(Data excerpts)
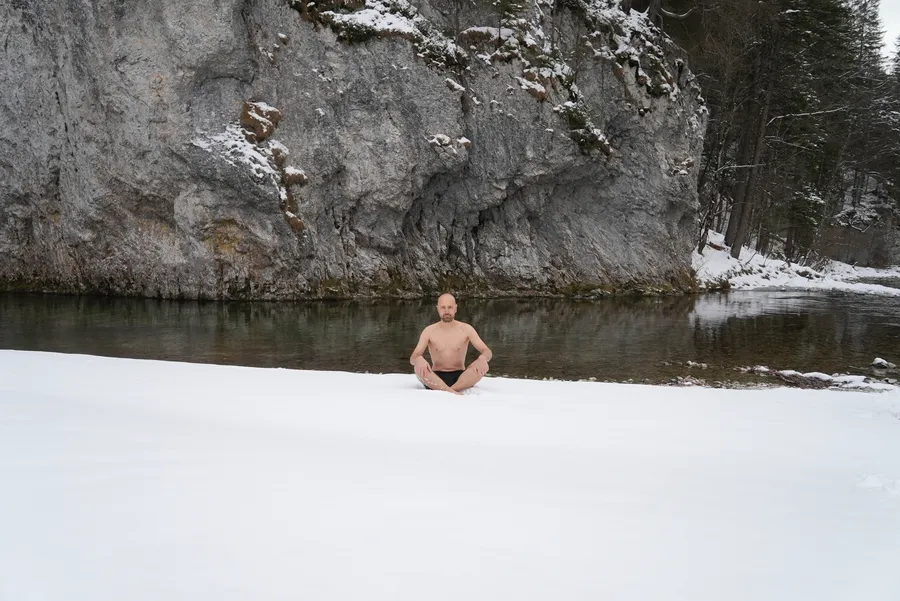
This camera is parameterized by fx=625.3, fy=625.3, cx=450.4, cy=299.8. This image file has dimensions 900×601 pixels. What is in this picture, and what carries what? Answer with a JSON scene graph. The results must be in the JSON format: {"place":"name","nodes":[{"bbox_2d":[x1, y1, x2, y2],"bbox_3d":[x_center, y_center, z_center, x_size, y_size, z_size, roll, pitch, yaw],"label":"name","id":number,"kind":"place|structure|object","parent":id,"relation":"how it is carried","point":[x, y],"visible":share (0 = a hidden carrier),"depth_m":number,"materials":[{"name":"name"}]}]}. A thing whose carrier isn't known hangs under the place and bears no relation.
{"place":"outdoors","nodes":[
{"label":"outdoors","id":0,"kind":"place"},
{"bbox_2d":[0,0,709,302],"label":"rock cliff","id":1,"kind":"structure","parent":0,"point":[51,169],"materials":[{"name":"grey stone"}]},
{"bbox_2d":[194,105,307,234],"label":"snow patch","id":2,"kind":"object","parent":1,"relation":"on","point":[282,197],"visible":0.54,"depth_m":17.50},
{"bbox_2d":[240,100,281,142],"bbox_3d":[-5.370,-4.972,17.592,1.214,1.161,1.331,1,6,1],"label":"rock","id":3,"kind":"object","parent":1,"relation":"on","point":[250,121],"visible":0.73,"depth_m":17.23,"materials":[{"name":"brown stone"}]},
{"bbox_2d":[278,185,304,232],"bbox_3d":[-4.459,-2.479,17.292,1.050,1.296,1.052,6,8,38],"label":"rock","id":4,"kind":"object","parent":1,"relation":"on","point":[293,223],"visible":0.61,"depth_m":17.02,"materials":[{"name":"brown stone"}]},
{"bbox_2d":[295,0,460,67],"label":"snow patch","id":5,"kind":"object","parent":1,"relation":"on","point":[395,23],"visible":0.47,"depth_m":18.34,"materials":[{"name":"white snow"}]},
{"bbox_2d":[428,133,471,152],"bbox_3d":[-0.106,-4.860,19.394,1.438,0.620,1.279,1,6,1],"label":"snow patch","id":6,"kind":"object","parent":1,"relation":"on","point":[465,141],"visible":0.66,"depth_m":19.20,"materials":[{"name":"white snow"}]},
{"bbox_2d":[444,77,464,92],"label":"snow patch","id":7,"kind":"object","parent":1,"relation":"on","point":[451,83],"visible":0.63,"depth_m":19.25,"materials":[{"name":"white snow"}]},
{"bbox_2d":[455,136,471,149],"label":"rock","id":8,"kind":"object","parent":1,"relation":"on","point":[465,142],"visible":0.69,"depth_m":19.28,"materials":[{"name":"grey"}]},
{"bbox_2d":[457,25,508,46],"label":"snow patch","id":9,"kind":"object","parent":1,"relation":"on","point":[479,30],"visible":0.61,"depth_m":19.62,"materials":[{"name":"white snow"}]},
{"bbox_2d":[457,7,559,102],"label":"shrub","id":10,"kind":"object","parent":1,"relation":"on","point":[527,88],"visible":0.64,"depth_m":20.19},
{"bbox_2d":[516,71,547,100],"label":"rock","id":11,"kind":"object","parent":1,"relation":"on","point":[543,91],"visible":0.59,"depth_m":20.25,"materials":[{"name":"brown stone"}]},
{"bbox_2d":[557,99,612,156],"bbox_3d":[4.422,-5.788,21.178,2.073,1.705,2.260,1,6,1],"label":"shrub","id":12,"kind":"object","parent":1,"relation":"on","point":[592,134],"visible":0.57,"depth_m":20.89,"materials":[{"name":"green plant"}]},
{"bbox_2d":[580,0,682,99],"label":"snow patch","id":13,"kind":"object","parent":1,"relation":"on","point":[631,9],"visible":0.44,"depth_m":23.12,"materials":[{"name":"white snow"}]},
{"bbox_2d":[0,289,898,389],"label":"river","id":14,"kind":"structure","parent":0,"point":[717,321],"materials":[{"name":"liquid"}]},
{"bbox_2d":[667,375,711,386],"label":"rock","id":15,"kind":"object","parent":14,"relation":"in","point":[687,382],"visible":0.77,"depth_m":8.67,"materials":[{"name":"grey stone"}]},
{"bbox_2d":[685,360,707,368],"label":"rock","id":16,"kind":"object","parent":14,"relation":"in","point":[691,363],"visible":0.95,"depth_m":9.96,"materials":[{"name":"grey stone"}]},
{"bbox_2d":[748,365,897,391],"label":"rock","id":17,"kind":"object","parent":14,"relation":"in","point":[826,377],"visible":0.69,"depth_m":8.57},
{"bbox_2d":[871,357,895,369],"bbox_3d":[6.998,1.056,10.100,0.390,0.205,0.373,1,6,1],"label":"rock","id":18,"kind":"object","parent":14,"relation":"in","point":[877,360],"visible":0.96,"depth_m":10.06,"materials":[{"name":"stone"}]},
{"bbox_2d":[0,350,899,600],"label":"snow","id":19,"kind":"structure","parent":0,"point":[347,379],"materials":[{"name":"white snow"}]},
{"bbox_2d":[408,293,492,393],"bbox_3d":[-0.015,0.495,6.235,0.876,1.076,0.602,1,6,1],"label":"man","id":20,"kind":"object","parent":19,"relation":"on","point":[448,298],"visible":0.99,"depth_m":6.19},
{"bbox_2d":[693,232,899,295],"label":"snowy bank","id":21,"kind":"structure","parent":0,"point":[756,256],"materials":[{"name":"white snow"}]},
{"bbox_2d":[723,30,781,254],"bbox_3d":[14.012,-10.159,28.461,4.581,16.503,4.409,5,8,31],"label":"tree","id":22,"kind":"object","parent":21,"relation":"on","point":[738,251],"visible":0.77,"depth_m":28.74,"materials":[{"name":"brown plant"}]},
{"bbox_2d":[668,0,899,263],"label":"tree cluster","id":23,"kind":"object","parent":21,"relation":"on","point":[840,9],"visible":0.65,"depth_m":30.30,"materials":[{"name":"brown wood"}]},
{"bbox_2d":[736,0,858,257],"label":"conifer tree","id":24,"kind":"object","parent":21,"relation":"on","point":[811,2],"visible":0.78,"depth_m":29.98,"materials":[{"name":"green plant"}]},
{"bbox_2d":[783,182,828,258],"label":"evergreen tree","id":25,"kind":"object","parent":21,"relation":"on","point":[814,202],"visible":0.6,"depth_m":31.96,"materials":[{"name":"plant"}]},
{"bbox_2d":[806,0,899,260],"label":"conifer tree","id":26,"kind":"object","parent":21,"relation":"on","point":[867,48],"visible":0.59,"depth_m":33.83,"materials":[{"name":"plant"}]},
{"bbox_2d":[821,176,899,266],"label":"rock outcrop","id":27,"kind":"structure","parent":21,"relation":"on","point":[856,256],"materials":[{"name":"grey stone"}]},
{"bbox_2d":[876,0,899,68],"label":"sky","id":28,"kind":"structure","parent":0,"point":[886,4],"materials":[{"name":"white"}]}
]}

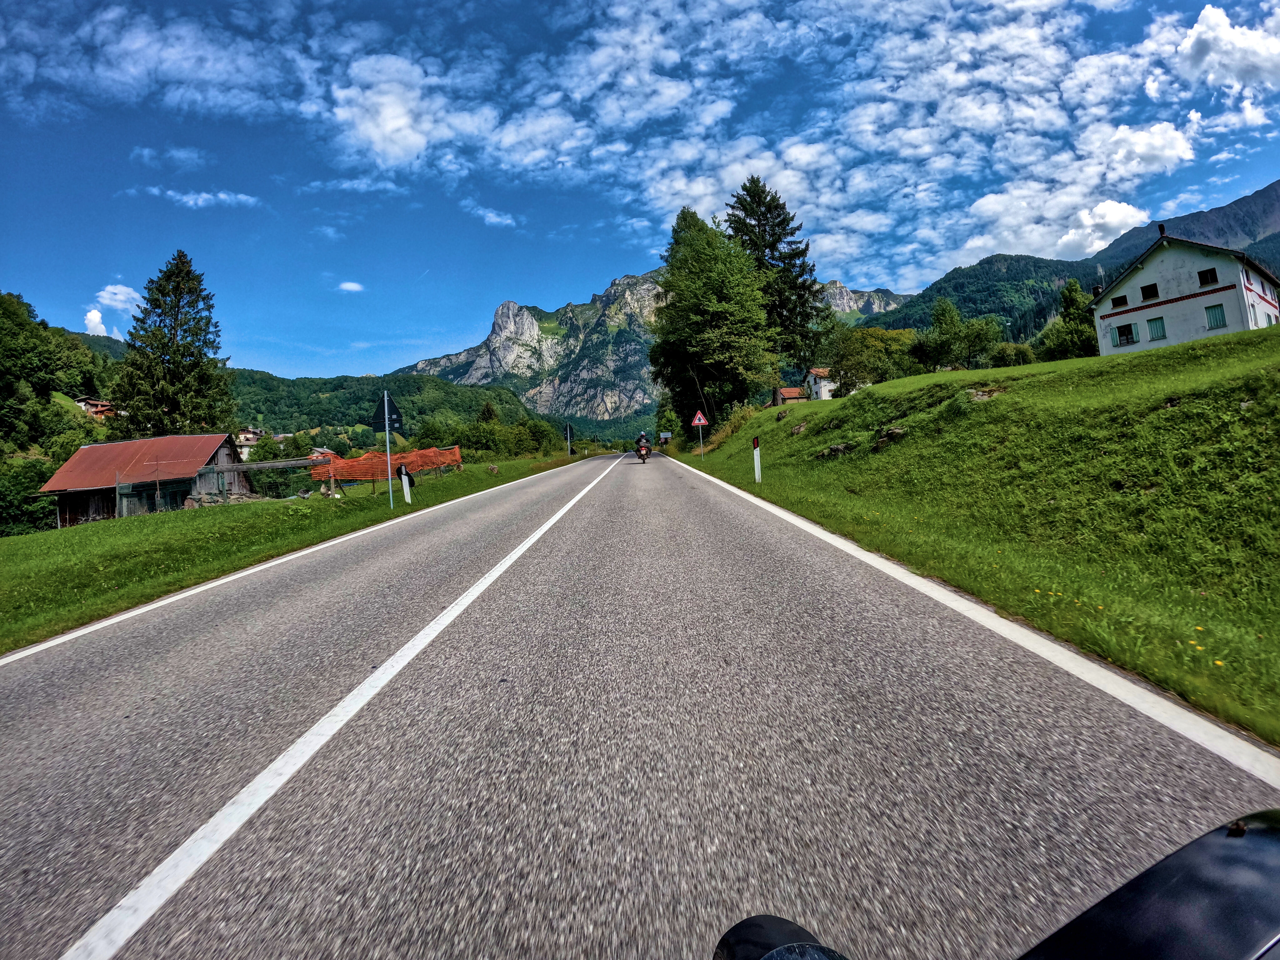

[WHAT YOU WILL DO]: The records above are to be quoted exactly, with all pictures left out.

[OUTPUT OF THE TASK]:
This camera is parameterized by fx=625.3, fy=625.3, cx=450.4, cy=299.8. This image file has dimensions 900×601 pixels. What is in this picture, and what carries what? Answer with a JSON scene graph. The results must be in the JSON format: {"place":"name","nodes":[{"bbox_2d":[x1, y1, x2, y2],"bbox_3d":[x_center, y_center, z_center, x_size, y_size, z_size, roll, pitch, yaw],"label":"name","id":number,"kind":"place|structure|object","parent":id,"relation":"how it is carried","point":[x, y],"visible":share (0 = a hidden carrier),"depth_m":number,"materials":[{"name":"name"}]}]}. A thing whose carrier isn't known hangs under the place and bears no relation.
{"place":"outdoors","nodes":[
{"label":"outdoors","id":0,"kind":"place"},
{"bbox_2d":[0,0,709,302],"label":"rock cliff","id":1,"kind":"structure","parent":0,"point":[51,169],"materials":[{"name":"grey stone"}]},
{"bbox_2d":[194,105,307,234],"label":"snow patch","id":2,"kind":"object","parent":1,"relation":"on","point":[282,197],"visible":0.54,"depth_m":17.50},
{"bbox_2d":[240,100,281,142],"bbox_3d":[-5.370,-4.972,17.592,1.214,1.161,1.331,1,6,1],"label":"rock","id":3,"kind":"object","parent":1,"relation":"on","point":[250,121],"visible":0.73,"depth_m":17.23,"materials":[{"name":"brown stone"}]},
{"bbox_2d":[278,185,304,232],"bbox_3d":[-4.459,-2.479,17.292,1.050,1.296,1.052,6,8,38],"label":"rock","id":4,"kind":"object","parent":1,"relation":"on","point":[293,223],"visible":0.61,"depth_m":17.02,"materials":[{"name":"brown stone"}]},
{"bbox_2d":[295,0,460,67],"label":"snow patch","id":5,"kind":"object","parent":1,"relation":"on","point":[395,23],"visible":0.47,"depth_m":18.34,"materials":[{"name":"white snow"}]},
{"bbox_2d":[428,133,471,152],"bbox_3d":[-0.106,-4.860,19.394,1.438,0.620,1.279,1,6,1],"label":"snow patch","id":6,"kind":"object","parent":1,"relation":"on","point":[465,141],"visible":0.66,"depth_m":19.20,"materials":[{"name":"white snow"}]},
{"bbox_2d":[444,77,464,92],"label":"snow patch","id":7,"kind":"object","parent":1,"relation":"on","point":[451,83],"visible":0.63,"depth_m":19.25,"materials":[{"name":"white snow"}]},
{"bbox_2d":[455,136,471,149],"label":"rock","id":8,"kind":"object","parent":1,"relation":"on","point":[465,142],"visible":0.69,"depth_m":19.28,"materials":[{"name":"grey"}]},
{"bbox_2d":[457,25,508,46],"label":"snow patch","id":9,"kind":"object","parent":1,"relation":"on","point":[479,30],"visible":0.61,"depth_m":19.62,"materials":[{"name":"white snow"}]},
{"bbox_2d":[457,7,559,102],"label":"shrub","id":10,"kind":"object","parent":1,"relation":"on","point":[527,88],"visible":0.64,"depth_m":20.19},
{"bbox_2d":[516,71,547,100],"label":"rock","id":11,"kind":"object","parent":1,"relation":"on","point":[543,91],"visible":0.59,"depth_m":20.25,"materials":[{"name":"brown stone"}]},
{"bbox_2d":[557,99,612,156],"bbox_3d":[4.422,-5.788,21.178,2.073,1.705,2.260,1,6,1],"label":"shrub","id":12,"kind":"object","parent":1,"relation":"on","point":[592,134],"visible":0.57,"depth_m":20.89,"materials":[{"name":"green plant"}]},
{"bbox_2d":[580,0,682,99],"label":"snow patch","id":13,"kind":"object","parent":1,"relation":"on","point":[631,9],"visible":0.44,"depth_m":23.12,"materials":[{"name":"white snow"}]},
{"bbox_2d":[0,289,898,389],"label":"river","id":14,"kind":"structure","parent":0,"point":[717,321],"materials":[{"name":"liquid"}]},
{"bbox_2d":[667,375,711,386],"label":"rock","id":15,"kind":"object","parent":14,"relation":"in","point":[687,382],"visible":0.77,"depth_m":8.67,"materials":[{"name":"grey stone"}]},
{"bbox_2d":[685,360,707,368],"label":"rock","id":16,"kind":"object","parent":14,"relation":"in","point":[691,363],"visible":0.95,"depth_m":9.96,"materials":[{"name":"grey stone"}]},
{"bbox_2d":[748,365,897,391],"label":"rock","id":17,"kind":"object","parent":14,"relation":"in","point":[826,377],"visible":0.69,"depth_m":8.57},
{"bbox_2d":[871,357,895,369],"bbox_3d":[6.998,1.056,10.100,0.390,0.205,0.373,1,6,1],"label":"rock","id":18,"kind":"object","parent":14,"relation":"in","point":[877,360],"visible":0.96,"depth_m":10.06,"materials":[{"name":"stone"}]},
{"bbox_2d":[0,350,899,600],"label":"snow","id":19,"kind":"structure","parent":0,"point":[347,379],"materials":[{"name":"white snow"}]},
{"bbox_2d":[408,293,492,393],"bbox_3d":[-0.015,0.495,6.235,0.876,1.076,0.602,1,6,1],"label":"man","id":20,"kind":"object","parent":19,"relation":"on","point":[448,298],"visible":0.99,"depth_m":6.19},
{"bbox_2d":[693,232,899,295],"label":"snowy bank","id":21,"kind":"structure","parent":0,"point":[756,256],"materials":[{"name":"white snow"}]},
{"bbox_2d":[723,30,781,254],"bbox_3d":[14.012,-10.159,28.461,4.581,16.503,4.409,5,8,31],"label":"tree","id":22,"kind":"object","parent":21,"relation":"on","point":[738,251],"visible":0.77,"depth_m":28.74,"materials":[{"name":"brown plant"}]},
{"bbox_2d":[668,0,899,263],"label":"tree cluster","id":23,"kind":"object","parent":21,"relation":"on","point":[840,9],"visible":0.65,"depth_m":30.30,"materials":[{"name":"brown wood"}]},
{"bbox_2d":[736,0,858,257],"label":"conifer tree","id":24,"kind":"object","parent":21,"relation":"on","point":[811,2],"visible":0.78,"depth_m":29.98,"materials":[{"name":"green plant"}]},
{"bbox_2d":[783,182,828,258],"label":"evergreen tree","id":25,"kind":"object","parent":21,"relation":"on","point":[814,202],"visible":0.6,"depth_m":31.96,"materials":[{"name":"plant"}]},
{"bbox_2d":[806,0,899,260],"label":"conifer tree","id":26,"kind":"object","parent":21,"relation":"on","point":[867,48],"visible":0.59,"depth_m":33.83,"materials":[{"name":"plant"}]},
{"bbox_2d":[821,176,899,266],"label":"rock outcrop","id":27,"kind":"structure","parent":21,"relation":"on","point":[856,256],"materials":[{"name":"grey stone"}]},
{"bbox_2d":[876,0,899,68],"label":"sky","id":28,"kind":"structure","parent":0,"point":[886,4],"materials":[{"name":"white"}]}
]}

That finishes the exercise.